Training With Impact
DHL’s leadership team credits program success to its solid founding in core business principles, the energy of the Carrots philosophy and the company’s concerted effort to train managers on the how and why of recognition.

“Training helps managers understand how recognition benefits them personally— achieving goals, driving results, creating a unified, productive team. That’s what makes recognition an accelerator. It can accelerate individual and company progress toward mutual success,” says Carrots author Adrian Gostick.

Kelly and her team use recognition as a tool to unite employees and move the company forward as one, training senior leadership and employees alike.

“Training and constant communication are the best methods for fostering buy in,” says Kelly, who freely shares all recognition targets, goals and initiatives with employees. Measurement charts, goals and progress reports are plastered on DHL walls and communicated through the company’s Intranet site. It’s clear the company is promoting the use and impact of recognition and DHL is calling on every employee to participate.

“When people see the impact recognition is having on other areas of the organization they realize recognition is not another initiative, but a way of doing business,” says Kelly. “Once managers understand how to use the program and the direct benefits that come from it, we usually don’t have a utilization problem. So my job is to get the tools out there and educate people on how to best use them.”

A large part of DHL’s communication strategy involves recognition training, and for that DHL turned to O.C. Tanner’s Carrot Culture division. A specialized group of best-selling authors, speakers and trainers, the Carrot Culture Group helps managers grasp the power of the Carrot, or how to effectively use recognition and praise to create a high performance culture.

“The Carrot thing is catchy,” says Kelly. “It doesn’t take long to understand that DHL is all about high energy. ‘I’m On It’ is more than a theme around here, it’s a way of life. Our favorite word is ‘quick.’ It was important that our recognition program complement our commitment to that fast-paced, fun attitude in the workplace. The Carrot has become an icon for fun and positive things happening at DHL.”

With the understanding that employees most closely associate their work experience with their immediate manager, DHL set out to make sure managers understood the Carrot philosophy and how to bring recognition results to their workgroup. “With so many employees in so many different locations, we turned to our managers to assure the success of individual employees,” explains Kelly.

And from the company’s senior leadership team to ground level employees, DHL’s Carrot training sessions are making a difference.

“The recognition training session was great and the timing was perfect for me,” says Steve White, senior vice president of operations, who’s recommitted himself to driving business results through recognition. “In the heat of battle perhaps we think we are recognizing our folks enough but I must say that I’m sure I haven’t. It was a great reminder to ensure I do so not only in day-to-day business, but formally. I’m glad my team was there as it gives me the opportunity to lead by example!”

Many managers have taken principles taught in the training session back to their people and put them to work.

One such opportunity for adaptation came recently at a facility in Ohio. Instead of using a computer-based system that required formal nomination, managers felt strongly that their employees would respond more favorably to an on-the-spot program. So DHL introduced a more rapid, on-the-spot reward program aimed at encouraging quick results. By introducing a $50 award level that needs only the approval of a person’s local manager, program participation at the Ohio location improved significantly and location performance excelled.

[Rows contained in a dataset]
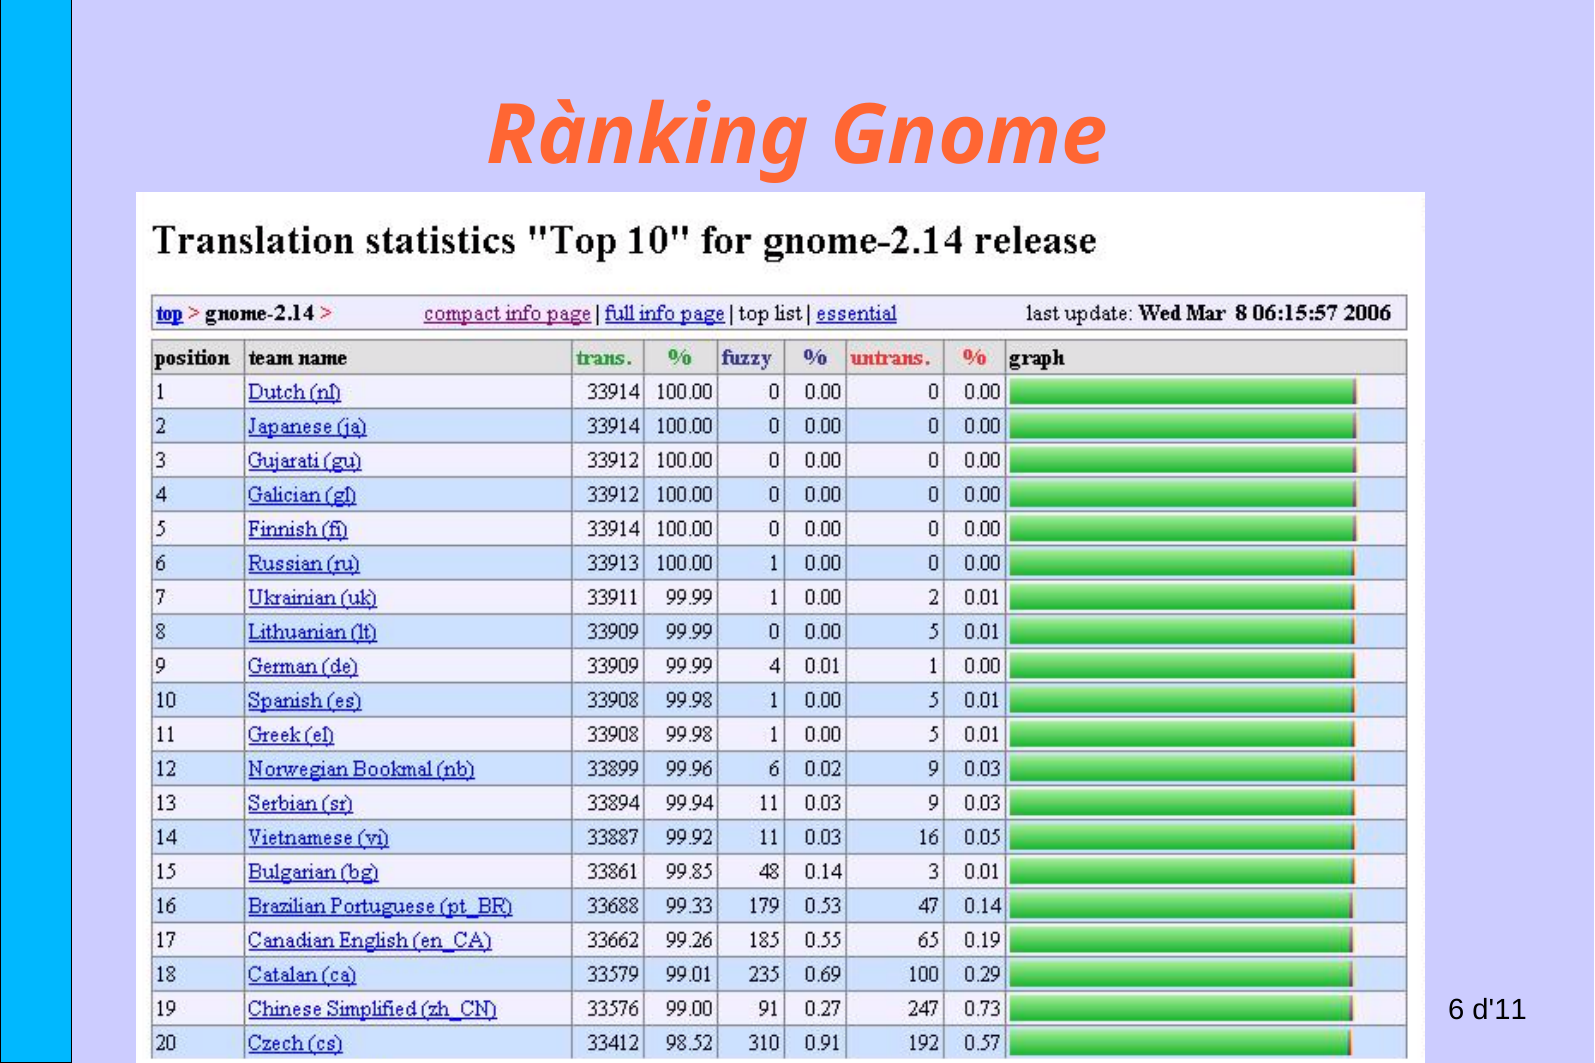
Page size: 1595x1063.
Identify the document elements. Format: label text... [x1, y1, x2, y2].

text_box 6 d'11 [1448, 993, 1555, 1030]
picture [136, 192, 1425, 1063]
title Rànking Gnome [117, 42, 1479, 221]
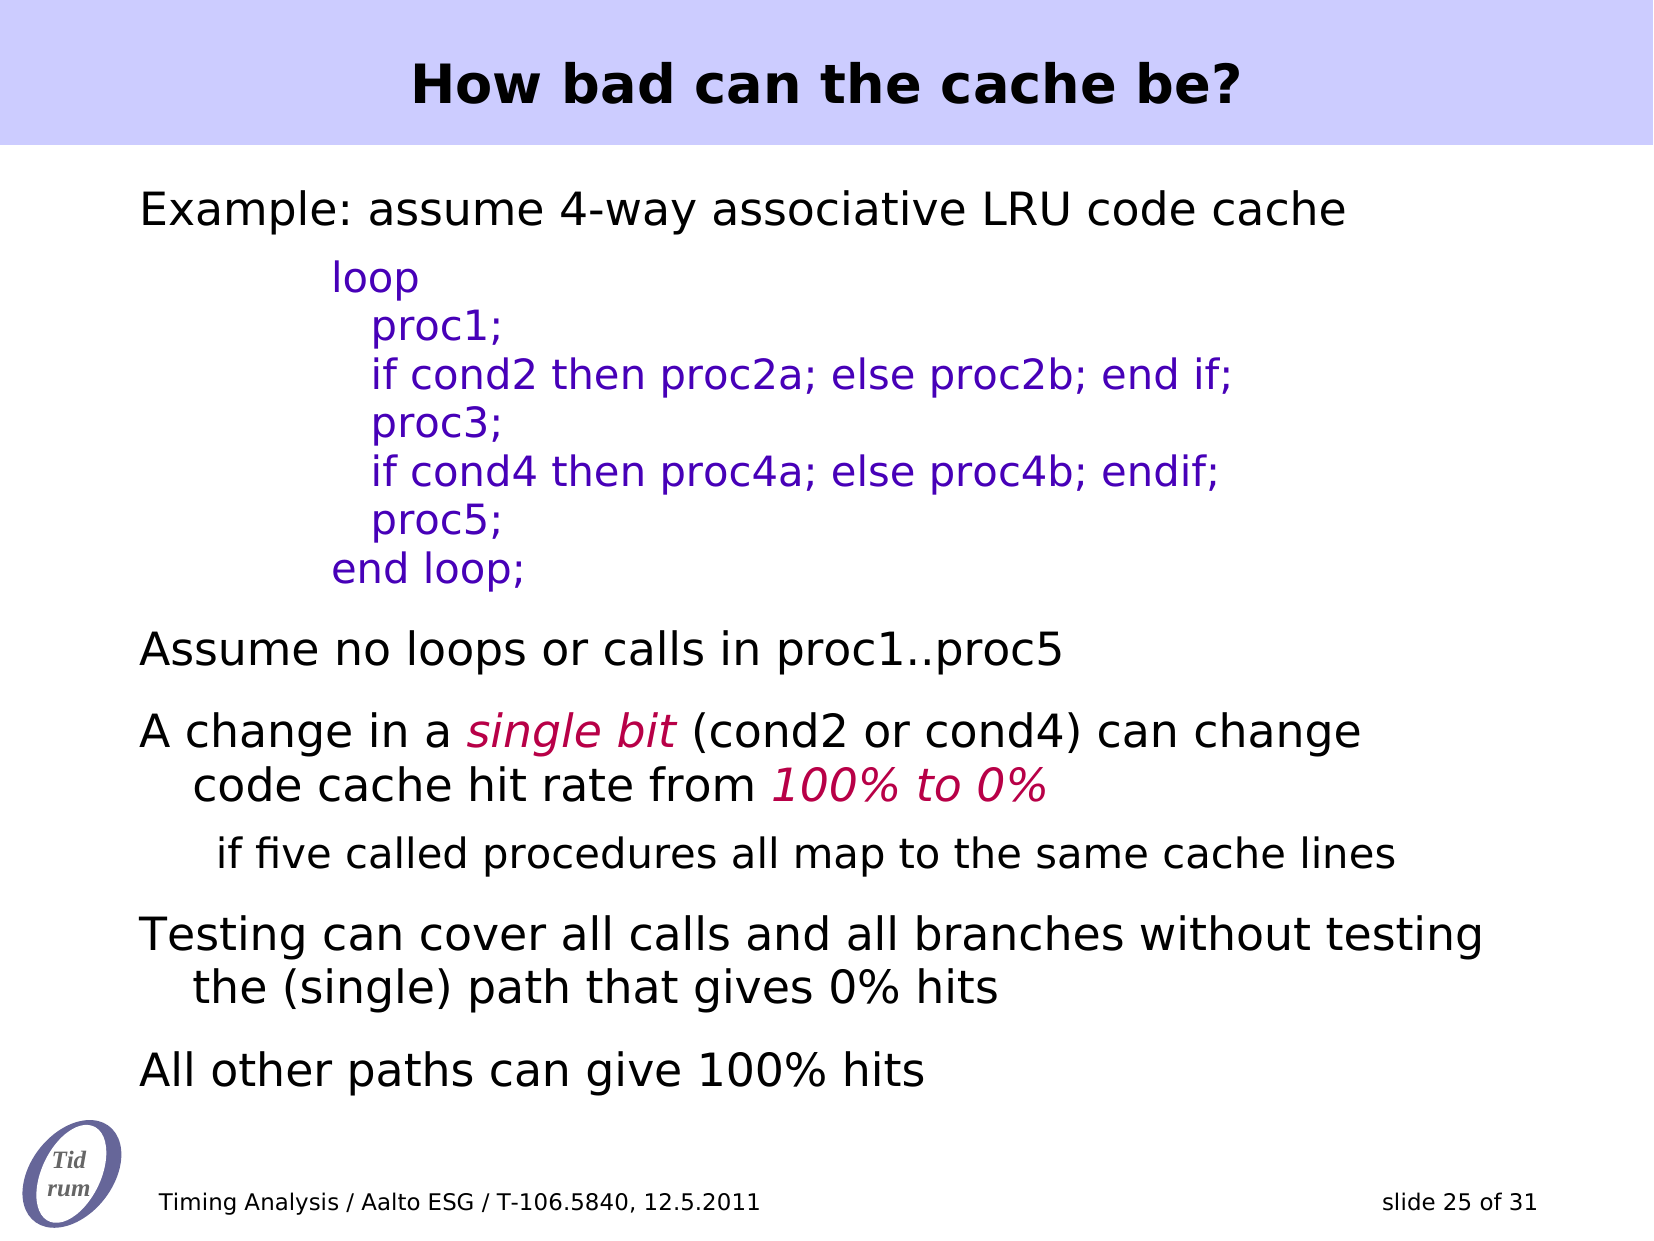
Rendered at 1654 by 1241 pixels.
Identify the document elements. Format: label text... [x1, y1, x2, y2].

list Example: assume 4-way associative LRU code cache loop proc1; if cond2 then proc2a; else proc2b; end if; proc3; if cond4 then proc4a; else proc4b; endif; proc5; end loop; Assume no loops or calls in proc1..proc5 A change in a single bit (cond2 or cond4) can change code cache hit rate from 100% to 0% if five called procedures all map to the same cache lines Testing can cover all calls and all branches without testing the (single) path that gives 0% hits All other paths can give 100% hits [121, 182, 1533, 1121]
title How bad can the cache be? [121, 43, 1533, 126]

> **Short task A**:
In the passage on DHL's recognition training, what award level was introduced at the Ohio facility, and whose approval does it need?
> **Short task B**:
Transcribe the portion of the passage on DHL's recognition training starting at "Training With Impact" and ending at "author Adrian Gostick.".
The rows are not required for this work.

> **Correct answer A**:
A $50 award level that needs only the approval of the person's local manager.

> **Correct answer B**:
Training With Impact
DHL’s leadership team credits program success to its solid founding in core business principles, the energy of the Carrots philosophy and the company’s concerted effort to train managers on the how and why of recognition.

“Training helps managers understand how recognition benefits them personally— achieving goals, driving results, creating a unified, productive team. That’s what makes recognition an accelerator. It can accelerate individual and company progress toward mutual success,” says Carrots author Adrian Gostick.